● Yang Harus Dikerjakan:
1. Jelaskan dalam satu sampai tiga kalimat mengapa para pengusaha harus memutar otak agar tetap bertahan, berdasarkan teks tentang deflasi.
2. Menurut teks tentang deflasi, sejak bulan apa Indonesia mengalami deflasi berturut-turut?
3. Lanjutkan teks tentang deflasi dari kalimat terakhirnya.

● Teks:
:::::

Deflasi Berkepanjangan: Pilih Bertahan atau Banting Setir?
Pengunjung berjalan di depan papan iklan potongan harga di pusat perbelanjaan Samarinda, Kalimantan Timur, Jumat (11/10/2024). Menurut data Badan Pusat Statistik (BPS) pada September 2024, Indeks Harga Konsumen (IHK) mengalami deflasi sebesar 0,12 persen -M Risyal Hidayat/rwa-ANTARA FOTO
Kondisi deflasi yang dialami Indonesia selama lima bulan berturut-turut sejak Mei 2024 menjadi tantangan berat bagi banyak sektor usaha, terutama pelaku Usaha Mikro, Kecil, dan Menengah (UMKM).
Penurunan harga barang dan jasa yang dipicu oleh menurunnya daya beli masyarakat telah membuat para pengusaha harus memutar otak agar tetap bertahan.

:::::

● Informasi yang Ditampilkan:

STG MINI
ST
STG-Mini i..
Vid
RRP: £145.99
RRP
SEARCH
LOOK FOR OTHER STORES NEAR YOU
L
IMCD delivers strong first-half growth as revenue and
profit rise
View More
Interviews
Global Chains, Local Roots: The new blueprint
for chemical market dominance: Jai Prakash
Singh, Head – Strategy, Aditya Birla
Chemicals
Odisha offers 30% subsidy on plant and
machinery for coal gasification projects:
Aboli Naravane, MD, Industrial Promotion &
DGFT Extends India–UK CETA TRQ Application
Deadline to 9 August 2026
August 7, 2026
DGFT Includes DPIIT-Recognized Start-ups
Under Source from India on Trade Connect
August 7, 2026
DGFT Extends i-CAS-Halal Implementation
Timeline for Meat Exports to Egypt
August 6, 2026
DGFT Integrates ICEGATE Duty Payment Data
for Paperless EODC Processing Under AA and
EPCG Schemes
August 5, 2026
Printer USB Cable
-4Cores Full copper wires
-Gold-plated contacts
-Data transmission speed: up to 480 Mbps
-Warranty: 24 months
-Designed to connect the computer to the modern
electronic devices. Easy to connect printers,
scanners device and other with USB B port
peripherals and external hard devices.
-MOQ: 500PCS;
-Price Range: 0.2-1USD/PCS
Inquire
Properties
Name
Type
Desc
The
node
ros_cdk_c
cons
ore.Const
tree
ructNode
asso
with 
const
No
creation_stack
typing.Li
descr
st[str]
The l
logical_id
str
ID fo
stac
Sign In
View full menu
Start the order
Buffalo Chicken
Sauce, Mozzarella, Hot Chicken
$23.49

:::::

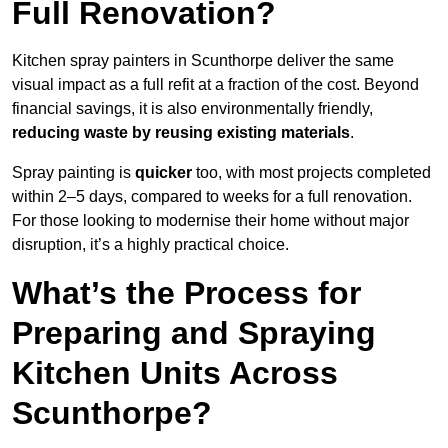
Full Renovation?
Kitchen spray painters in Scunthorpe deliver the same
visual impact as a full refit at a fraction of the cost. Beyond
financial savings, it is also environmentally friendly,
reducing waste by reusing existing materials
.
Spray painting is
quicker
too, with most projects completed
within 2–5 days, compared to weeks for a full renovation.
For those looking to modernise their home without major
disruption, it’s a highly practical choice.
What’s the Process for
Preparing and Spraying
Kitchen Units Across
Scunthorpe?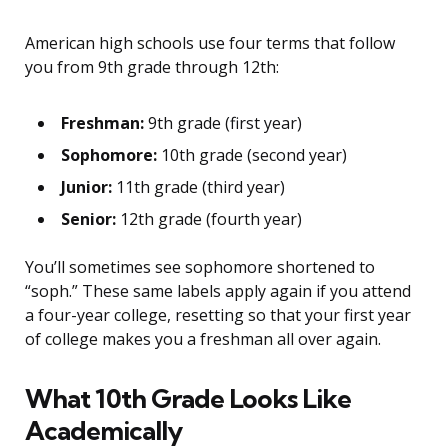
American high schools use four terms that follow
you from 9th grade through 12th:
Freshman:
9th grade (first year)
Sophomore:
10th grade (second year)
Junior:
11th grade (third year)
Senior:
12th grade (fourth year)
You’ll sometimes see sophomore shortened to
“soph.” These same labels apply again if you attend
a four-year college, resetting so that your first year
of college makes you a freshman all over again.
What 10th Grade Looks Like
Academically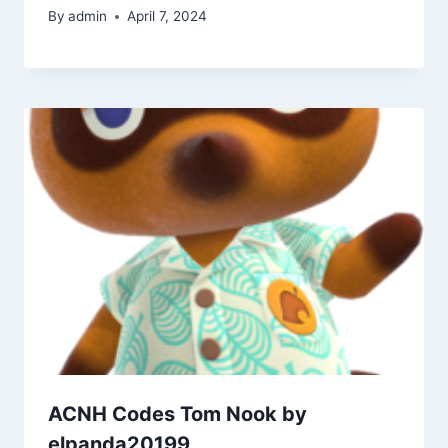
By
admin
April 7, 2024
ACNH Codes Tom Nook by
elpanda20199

:::::

● Hasil per Tugas:
1. Para pengusaha harus memutar otak karena harga barang dan jasa terus turun. Penurunan harga itu dipicu oleh menurunnya daya beli masyarakat.

2. Sejak Mei 2024.

3.
Dalam situasi ini, merambah usaha baru atau banting setir menjadi pertimbangan yang semakin relevan bagi keberlangsungan bisnis.
Deflasi, secara sederhana, adalah fenomena penurunan harga barang dan jasa secara berkelanjutan yang sering kali diiringi dengan penurunan daya beli masyarakat.
Di Pasar Ciracas, Jakarta Timur, misalnya, penurunan jumlah pembeli mencapai 60 persen, menandakan lesunya konsumsi masyarakat akibat berkurangnya peredaran uang. Kondisi ini menyebabkan banyak pengusaha harus mengurangi jumlah pegawai, bahkan menutup usaha.
BACA JUGA:Menilik Lini Bisnis Sritex Usai Pailit
Stagnasi usaha akibat deflasi menimbulkan ancaman serius bagi kelangsungan bisnis. Ketika harga-harga barang terus turun, konsumen cenderung menunda pembelian dengan harapan harga akan semakin murah. Hal ini menurunkan omzet dan membuat arus kas usaha menjadi sulit dikelola. Dalam situasi ini, banyak pengusaha mempertimbangkan untuk mencari peluang baru atau bahkan banting setir demi menyelamatkan bisnis.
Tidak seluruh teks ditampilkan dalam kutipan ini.